Dans cette zone, le COUSP a confirmé le premier cas de maladie à virus Ebola. Il s’agit de la vingt‑septième zone touchée parmi les trente‑six zones sanitaires de la province de l’Ituri, région déjà fortement affectée par la maladie. La confirmation du cas à Mahagi élargit l’aire de transmission et intensifie le risque de propagation transfrontalière, comme le souligne le communiqué du COUSP : « L’apparition d’un premier cas dans la zone de santé de Mahagi, située à la frontière avec l’Ouganda, élargit davantage l’air de transmission et renforce le risque de propagation transfrontalière ».

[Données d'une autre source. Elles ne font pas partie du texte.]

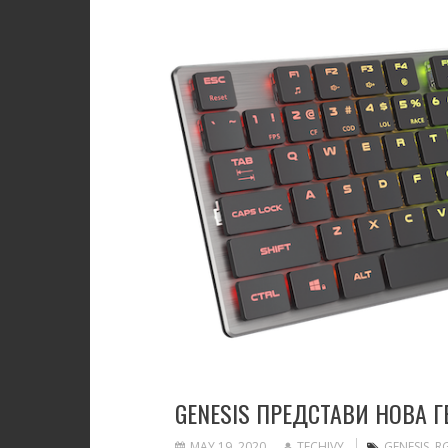
GENESIS ПРЕДСТАВИ НОВА 
MAY 19, 2020
TECHIVY
GENESIS
,
R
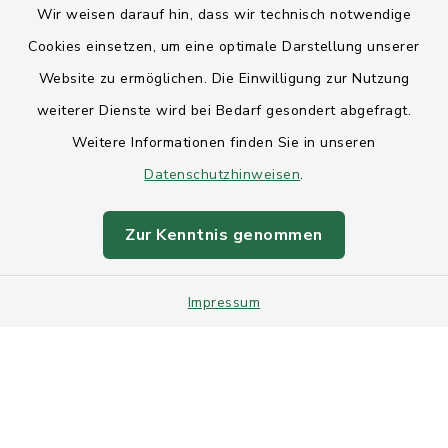
Wir weisen darauf hin, dass wir technisch notwendige
Anfahrt
Cookies einsetzen, um eine optimale Darstellung unserer
Website zu ermöglichen. Die Einwilligung zur Nutzung
Barrierefreiheit
weiterer Dienste wird bei Bedarf gesondert abgefragt.
Weitere Informationen finden Sie in unseren
Datenschutz
Datenschutzhinweisen
.
Impressum
Zur Kenntnis genommen
Sitemap
Impressum
Intranet
Cookie-Einstellungen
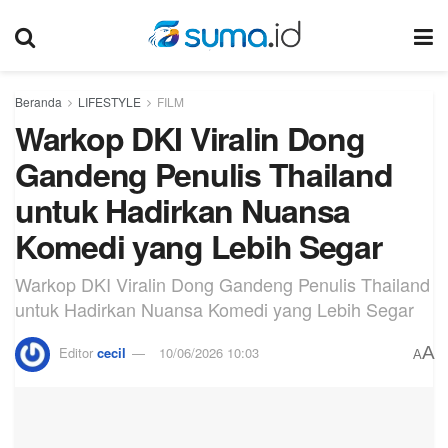
Beranda
LIFESTYLE
FILM
Warkop DKI Viralin Dong
Gandeng Penulis Thailand
untuk Hadirkan Nuansa
Komedi yang Lebih Segar
Warkop DKI Viralin Dong Gandeng Penulis Thailand
untuk Hadirkan Nuansa Komedi yang Lebih Segar
A
Editor
cecil
10/06/2026 10:03
A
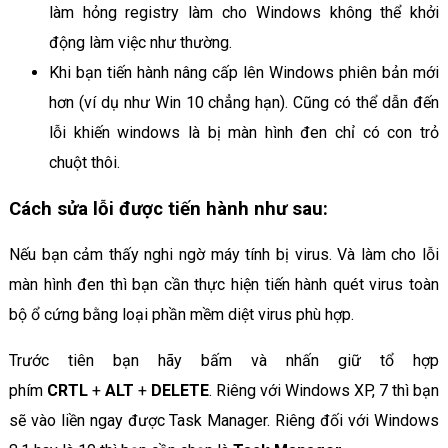
làm hỏng registry làm cho Windows không thể khởi
động làm việc như thường.
Khi bạn tiến hành nâng cấp lên Windows phiên bản mới
hơn (ví dụ như Win 10 chẳng hạn). Cũng có thể dẫn đến
lỗi khiến windows là bị màn hình đen chỉ có con trỏ
chuột thôi.
Cách sửa lỗi được tiến hành như sau:
Nếu bạn cảm thấy nghi ngờ máy tính bị virus. Và làm cho lỗi
màn hình đen thì bạn cần thực hiện tiến hành quét virus toàn
bộ ổ cứng bằng loại phần mềm diệt virus phù hợp.
Trước tiên bạn hãy bấm và nhấn giữ tổ hợp
phím
CRTL
+
ALT
+
DELETE
. Riêng với Windows XP, 7 thì bạn
sẽ vào liền ngay được Task Manager. Riêng đối với Windows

Le virus Ebola, hautement contagieux, a déjà provoqué plusieurs épidémies dans la région du Grand Bassin, entraînant des dizaines de décès et mobilisant d’importantes ressources sanitaires. La découverte d’un nouveau foyer à la frontière ougandaise rappelle la fragilité des frontières dans la lutte contre les maladies infectieuses, où la mobilité des populations peut rapidement transformer un foyer local en une menace régionale.

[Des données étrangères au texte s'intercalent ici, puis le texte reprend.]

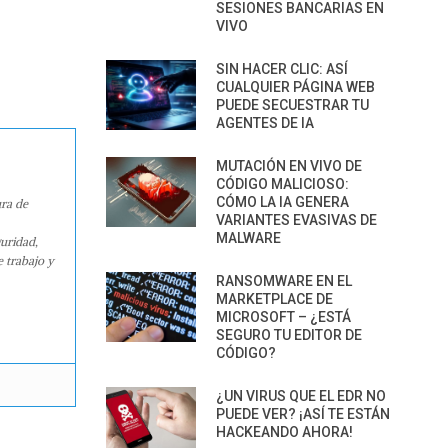
SESIONES BANCARIAS EN
VIVO
SIN HACER CLIC: ASÍ
CUALQUIER PÁGINA WEB
PUEDE SECUESTRAR TU
AGENTES DE IA
MUTACIÓN EN VIVO DE
CÓDIGO MALICIOSO:
CÓMO LA IA GENERA
ura de
VARIANTES EVASIVAS DE
MALWARE
guridad,
e trabajo y
RANSOMWARE EN EL
MARKETPLACE DE
MICROSOFT – ¿ESTÁ
SEGURO TU EDITOR DE
CÓDIGO?
¿UN VIRUS QUE EL EDR NO
PUEDE VER? ¡ASÍ TE ESTÁN
HACKEANDO AHORA!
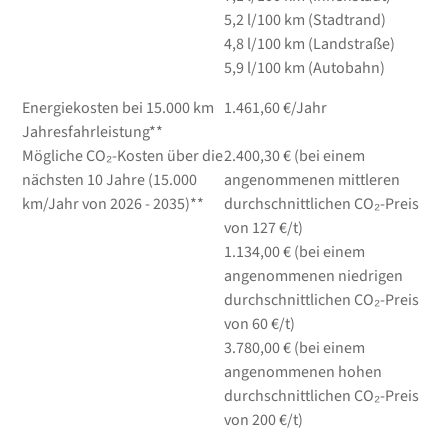
5,2
l/100 km
(Stadtrand)
4,8
l/100 km
(Landstraße)
5,9
l/100 km
(Autobahn)
Energiekosten bei 15.000 km
1.461,60 €/Jahr
Jahresfahrleistung**
Mögliche CO₂-Kosten über die
2.400,30 € (bei einem
nächsten 10 Jahre (15.000
angenommenen mittleren
km/Jahr von 2026 - 2035)**
durchschnittlichen CO₂-Preis
von 127 €/t)
1.134,00 € (bei einem
angenommenen niedrigen
durchschnittlichen CO₂-Preis
von 60 €/t)
3.780,00 € (bei einem
angenommenen hohen
durchschnittlichen CO₂-Preis
von 200 €/t)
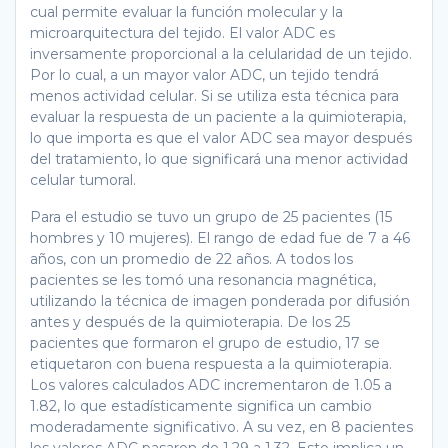
cual permite evaluar la función molecular y la
microarquitectura del tejido. El valor ADC es
inversamente proporcional a la celularidad de un tejido.
Por lo cual, a un mayor valor ADC, un tejido tendrá
menos actividad celular. Si se utiliza esta técnica para
evaluar la respuesta de un paciente a la quimioterapia,
lo que importa es que el valor ADC sea mayor después
del tratamiento, lo que significará una menor actividad
celular tumoral.
Para el estudio se tuvo un grupo de 25 pacientes (15
hombres y 10 mujeres). El rango de edad fue de 7 a 46
años, con un promedio de 22 años. A todos los
pacientes se les tomó una resonancia magnética,
utilizando la técnica de imagen ponderada por difusión
antes y después de la quimioterapia. De los 25
pacientes que formaron el grupo de estudio, 17 se
etiquetaron con buena respuesta a la quimioterapia.
Los valores calculados ADC incrementaron de 1.05 a
1.82, lo que estadísticamente significa un cambio
moderadamente significativo. A su vez, en 8 pacientes
los valores ADC pasaron de 1.29 a 1.32. Esto implica un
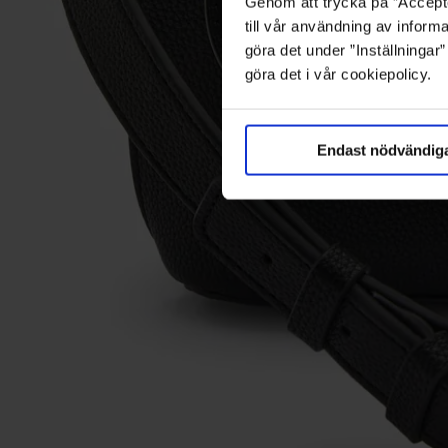
Genom att trycka på ”Accepte
till vår användning av informa
göra det under ”Inställningar
göra det i vår cookiepolicy.
Endast nödvändig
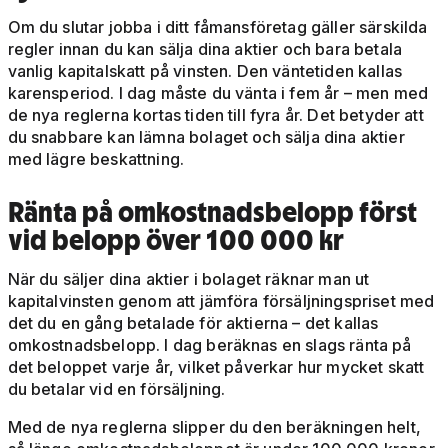
Om du slutar jobba i ditt fåmansföretag gäller särskilda
regler innan du kan sälja dina aktier och bara betala
vanlig kapitalskatt på vinsten. Den väntetiden kallas
karensperiod. I dag måste du vänta i fem år – men med
de nya reglerna kortas tiden till fyra år. Det betyder att
du snabbare kan lämna bolaget och sälja dina aktier
med lägre beskattning.
Ränta på omkostnadsbelopp först
vid belopp över 100 000 kr
När du säljer dina aktier i bolaget räknar man ut
kapitalvinsten genom att jämföra försäljningspriset med
det du en gång betalade för aktierna – det kallas
omkostnadsbelopp. I dag beräknas en slags ränta på
det beloppet varje år, vilket påverkar hur mycket skatt
du betalar vid en försäljning.
Med de nya reglerna slipper du den beräkningen helt,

Les autorités sanitaires congolaises, en collaboration avec leurs partenaires internationaux, ont immédiatement renforcé les mesures de surveillance à Mahagi. Des équipes de suivi des contacts, des points de contrôle sanitaires et des campagnes d’information ont été déployés pour contenir la propagation. Les habitants de la zone ont été invités à signaler tout symptôme suspect et à respecter les consignes de distanciation et d’hygiène.

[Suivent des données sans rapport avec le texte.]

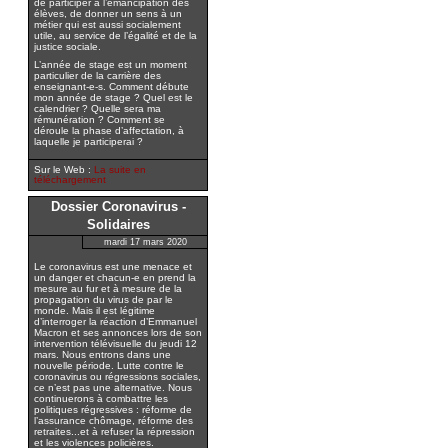
de participer à l’émancipation des
élèves, de donner un sens à un
métier qui est aussi socialement
utile, au service de l’égalité et de la
justice sociale.
L’année de stage est un moment
particulier de la carrière des
enseignant-e-s. Comment débute
mon année de stage ? Quel est le
calendrier ? Quelle sera ma
rémunération ? Comment se
déroule la phase d’affectation, à
laquelle je participerai ?
Sur le Web :
La suite en
téléchargement
Dossier Coronavirus -
Solidaires
mardi 17 mars 2020
Le coronavirus est une menace et
un danger et chacun-e en prend la
mesure au fur et à mesure de la
propagation du virus de par le
monde. Mais il est légitime
d’interroger la réaction d’Emmanuel
Macron et ses annonces lors de son
intervention télévisuelle du jeudi 12
mars. Nous entrons dans une
nouvelle période. Lutte contre le
coronavirus ou régressions sociales,
ce n’est pas une alternative. Nous
continuerons à combattre les
politiques régressives : réforme de
l’assurance chômage, réforme des
retraites...et à refuser la répression
et les violences policières.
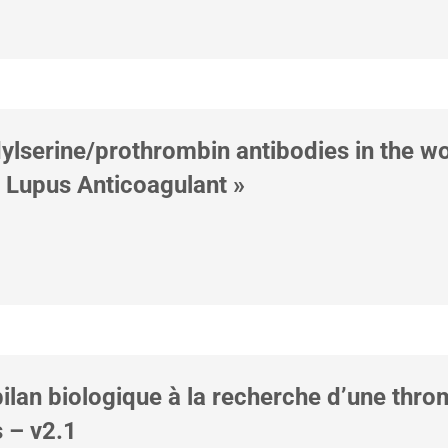
ylserine/prothrombin antibodies in the w
 Lupus Anticoagulant »
 bilan biologique à la recherche d’une thr
 – v2.1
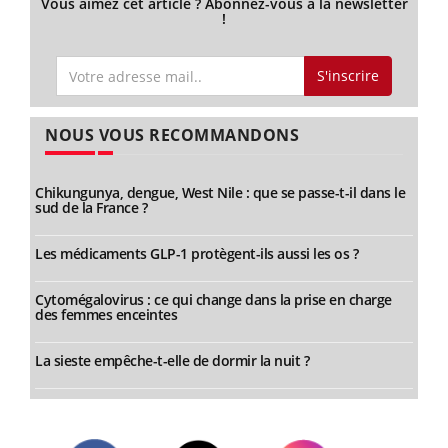
Vous aimez cet article ? Abonnez-vous à la newsletter
!
S'inscrire
NOUS VOUS RECOMMANDONS
Chikungunya, dengue, West Nile : que se passe-t-il dans le
sud de la France ?
Les médicaments GLP-1 protègent-ils aussi les os ?
Cytomégalovirus : ce qui change dans la prise en charge
des femmes enceintes
La sieste empêche-t-elle de dormir la nuit ?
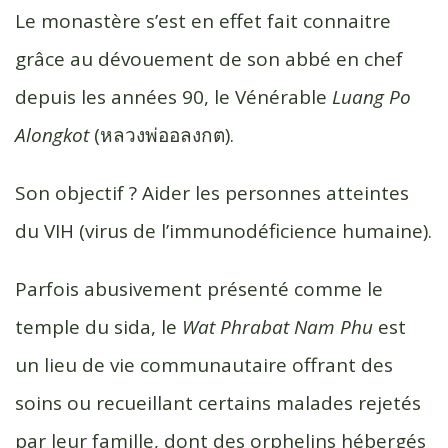
Le monastère s’est en effet fait connaitre
grâce au dévouement de son abbé en chef
depuis les années 90, le Vénérable
Luang Po
Alongkot
(หลวงพ่ออลงกต).
Son objectif ? Aider les personnes atteintes
du VIH (virus de l’immunodéficience humaine).
Parfois abusivement présenté comme le
temple du sida, le
Wat Phrabat Nam Phu
est
un lieu de vie communautaire offrant des
soins ou recueillant certains malades rejetés
par leur famille, dont des orphelins hébergés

Le rapport du COUSP indique également que la localisation de Mahagi, à la lisière du territoire ougandais, complique la coordination des réponses sanitaires. Les deux pays ont déjà établi des protocoles de coopération pour l’échange d’informations et la mise en place de postes de contrôle transfrontaliers, mais la nouvelle confirmation souligne la nécessité d’une vigilance accrue et d’une réponse synchronisée.
Les experts soulignent que la rapidité de la détection du cas à Mahagi témoigne d’une amélioration des capacités de surveillance sur le terrain. Cependant, ils avertissent que le risque de propagation reste élevé tant que les mouvements de population le sont, notamment dans les zones rurales où les infrastructures sanitaires sont limitées.
En attendant les résultats des investigations complémentaires, les autorités restent en alerte maximale. Le COUSP continue de publier des mises à jour régulières afin de suivre l’évolution de la situation et d’ajuster les mesures de prévention en fonction des nouvelles données.